▶ _TASK DESCRIPTION_
Locate each line of the material that contains "curl", then return it.
AVAILABLE RECORDS START
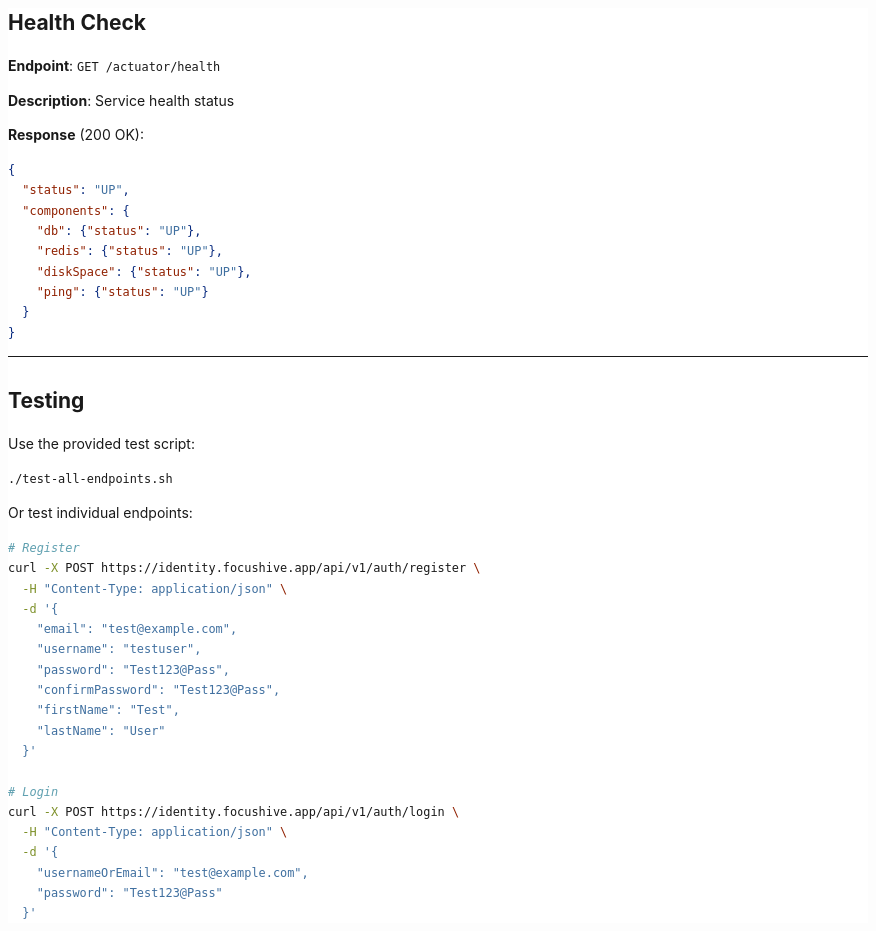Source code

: 
## Health Check

**Endpoint**: `GET /actuator/health`

**Description**: Service health status

**Response** (200 OK):
```json
{
  "status": "UP",
  "components": {
    "db": {"status": "UP"},
    "redis": {"status": "UP"},
    "diskSpace": {"status": "UP"},
    "ping": {"status": "UP"}
  }
}
```

---

## Testing

Use the provided test script:
```bash
./test-all-endpoints.sh
```

Or test individual endpoints:
```bash
# Register
curl -X POST https://identity.focushive.app/api/v1/auth/register \
  -H "Content-Type: application/json" \
  -d '{
    "email": "test@example.com",
    "username": "testuser",
    "password": "Test123@Pass",
    "confirmPassword": "Test123@Pass",
    "firstName": "Test",
    "lastName": "User"
  }'

# Login
curl -X POST https://identity.focushive.app/api/v1/auth/login \
  -H "Content-Type: application/json" \
  -d '{
    "usernameOrEmail": "test@example.com",
    "password": "Test123@Pass"
  }'
```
AVAILABLE RECORDS END
▶ _PROBLEM SOLUTION_
curl -X POST https://identity.focushive.app/api/v1/auth/register \
curl -X POST https://identity.focushive.app/api/v1/auth/login \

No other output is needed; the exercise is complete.